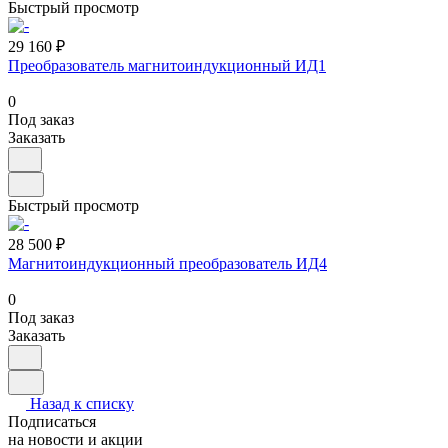
Быстрый просмотр
29 160 ₽
Преобразователь магнитоиндукционный ИД1
0
Под заказ
Заказать
Быстрый просмотр
28 500 ₽
Магнитоиндукционный преобразователь ИД4
0
Под заказ
Заказать
Назад к списку
Подписаться
на новости и акции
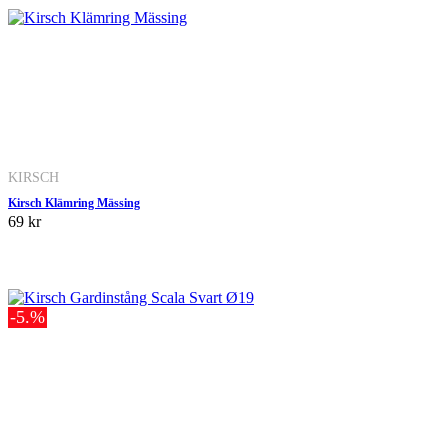
KIRSCH
Kirsch Klämring Mässing
69 kr
-5.%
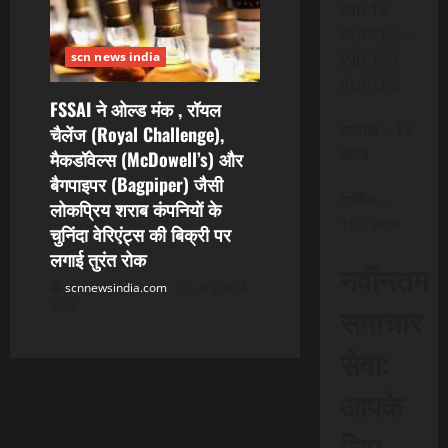
INR 15
RUPEES –
scn news india
INR 150
RUPEES
FSSAI ने ओल्ड मंक , रॉयल
मासिक – 15
चैलेंज (Royal Challenge),
रूपये
मैकडॉवेल्स (McDowell’s) और
बैगपाइपर (Bagpiper) जैसी
वार्षिक –
लोकप्रिय शराब कंपनियों के
150 रूपये
चुनिंदा वेरिएंट्स की बिक्री पर
लगाई तुरंत रोक
नवीनतम
scnnewsindia.com
August 4,
समाचार
2026
सेवा:
आपके
लिए,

### Your goal:
Please retype the text of all the entries above line for line, keeping every character unchanged, and leave the pictures out of your answer.

### Solution:
Быстрый просмотр
29 160 ₽
Преобразователь магнитоиндукционный ИД1
0
Под заказ
Заказать
Быстрый просмотр
28 500 ₽
Магнитоиндукционный преобразователь ИД4
0
Под заказ
Заказать
Назад к списку
Подписаться
на новости и акции
KIRSCH
Kirsch Klämring Mässing
69 kr
-5.%
INR 15
RUPEES –
scn news india
INR 150
RUPEES
FSSAI ने ओल्ड मंक , रॉयल
मासिक – 15
चैलेंज (Royal Challenge),
रूपये
मैकडॉवेल्स (McDowell’s) और
बैगपाइपर (Bagpiper) जैसी
वार्षिक –
लोकप्रिय शराब कंपनियों के
150 रूपये
चुनिंदा वेरिएंट्स की बिक्री पर
लगाई तुरंत रोक
नवीनतम
scnnewsindia.com
August 4,
समाचार
2026
सेवा:
आपके
लिए,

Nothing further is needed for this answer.